(Requirement) Go through the material line by line and tally those containing the string "anche". Only the tally is wanted.

(Exercise materials)
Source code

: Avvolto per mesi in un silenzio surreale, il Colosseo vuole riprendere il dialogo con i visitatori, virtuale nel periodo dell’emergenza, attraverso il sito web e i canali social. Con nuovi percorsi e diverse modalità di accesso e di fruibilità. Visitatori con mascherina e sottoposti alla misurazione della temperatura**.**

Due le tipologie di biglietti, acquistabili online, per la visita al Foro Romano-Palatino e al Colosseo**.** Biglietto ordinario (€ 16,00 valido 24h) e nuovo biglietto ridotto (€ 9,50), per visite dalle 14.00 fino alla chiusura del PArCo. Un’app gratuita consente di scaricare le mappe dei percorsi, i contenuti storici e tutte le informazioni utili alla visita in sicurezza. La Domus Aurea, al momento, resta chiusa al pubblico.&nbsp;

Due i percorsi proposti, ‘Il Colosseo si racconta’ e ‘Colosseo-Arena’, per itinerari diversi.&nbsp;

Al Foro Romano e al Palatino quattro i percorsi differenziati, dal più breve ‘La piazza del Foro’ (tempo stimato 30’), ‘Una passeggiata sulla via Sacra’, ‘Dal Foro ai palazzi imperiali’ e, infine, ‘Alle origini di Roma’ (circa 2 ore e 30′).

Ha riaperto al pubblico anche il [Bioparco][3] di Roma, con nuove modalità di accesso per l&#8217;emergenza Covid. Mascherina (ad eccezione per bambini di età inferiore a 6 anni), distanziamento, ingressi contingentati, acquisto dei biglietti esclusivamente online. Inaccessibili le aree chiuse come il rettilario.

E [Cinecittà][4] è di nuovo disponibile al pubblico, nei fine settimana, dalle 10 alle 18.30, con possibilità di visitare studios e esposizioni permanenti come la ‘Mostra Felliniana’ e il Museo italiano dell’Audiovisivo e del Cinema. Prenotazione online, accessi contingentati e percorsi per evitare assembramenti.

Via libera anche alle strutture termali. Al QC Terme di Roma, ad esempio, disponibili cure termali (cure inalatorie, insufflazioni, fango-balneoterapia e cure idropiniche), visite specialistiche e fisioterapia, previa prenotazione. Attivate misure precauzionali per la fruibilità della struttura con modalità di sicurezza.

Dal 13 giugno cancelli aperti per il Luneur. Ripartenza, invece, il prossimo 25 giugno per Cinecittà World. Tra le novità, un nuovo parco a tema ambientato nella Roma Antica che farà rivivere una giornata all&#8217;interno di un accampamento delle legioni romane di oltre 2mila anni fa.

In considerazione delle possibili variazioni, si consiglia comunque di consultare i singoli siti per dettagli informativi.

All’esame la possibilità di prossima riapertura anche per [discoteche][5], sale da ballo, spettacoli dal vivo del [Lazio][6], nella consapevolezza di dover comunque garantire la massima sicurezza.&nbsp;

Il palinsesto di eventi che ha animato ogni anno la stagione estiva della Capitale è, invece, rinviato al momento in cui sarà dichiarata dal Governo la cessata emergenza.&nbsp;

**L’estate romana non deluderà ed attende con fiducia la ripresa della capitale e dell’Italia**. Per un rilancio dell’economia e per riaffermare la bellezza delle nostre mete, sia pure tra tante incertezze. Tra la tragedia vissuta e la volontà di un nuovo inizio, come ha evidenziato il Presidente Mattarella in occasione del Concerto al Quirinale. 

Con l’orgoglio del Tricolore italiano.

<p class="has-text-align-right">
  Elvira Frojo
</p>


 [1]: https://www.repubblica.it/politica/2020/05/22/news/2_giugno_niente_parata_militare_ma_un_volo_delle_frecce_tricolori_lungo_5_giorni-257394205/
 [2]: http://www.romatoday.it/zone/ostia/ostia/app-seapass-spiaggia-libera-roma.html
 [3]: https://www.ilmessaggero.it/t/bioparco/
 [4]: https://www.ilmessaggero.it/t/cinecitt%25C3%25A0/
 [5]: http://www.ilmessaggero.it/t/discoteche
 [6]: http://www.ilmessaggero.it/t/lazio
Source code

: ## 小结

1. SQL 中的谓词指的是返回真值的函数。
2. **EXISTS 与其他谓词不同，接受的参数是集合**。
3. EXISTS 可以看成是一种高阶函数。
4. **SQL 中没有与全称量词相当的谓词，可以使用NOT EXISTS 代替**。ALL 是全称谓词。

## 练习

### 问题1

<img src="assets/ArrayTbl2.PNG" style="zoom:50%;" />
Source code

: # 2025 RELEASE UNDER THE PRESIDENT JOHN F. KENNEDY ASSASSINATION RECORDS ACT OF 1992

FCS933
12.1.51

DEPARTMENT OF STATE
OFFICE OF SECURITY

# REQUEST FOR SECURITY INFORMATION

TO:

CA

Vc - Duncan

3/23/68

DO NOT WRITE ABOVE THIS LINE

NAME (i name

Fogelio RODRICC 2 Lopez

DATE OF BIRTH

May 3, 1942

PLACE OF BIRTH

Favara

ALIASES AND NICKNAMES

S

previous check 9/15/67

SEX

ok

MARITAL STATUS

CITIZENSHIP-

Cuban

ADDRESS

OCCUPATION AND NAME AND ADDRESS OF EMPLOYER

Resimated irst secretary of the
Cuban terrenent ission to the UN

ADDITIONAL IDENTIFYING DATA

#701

(Task output) 3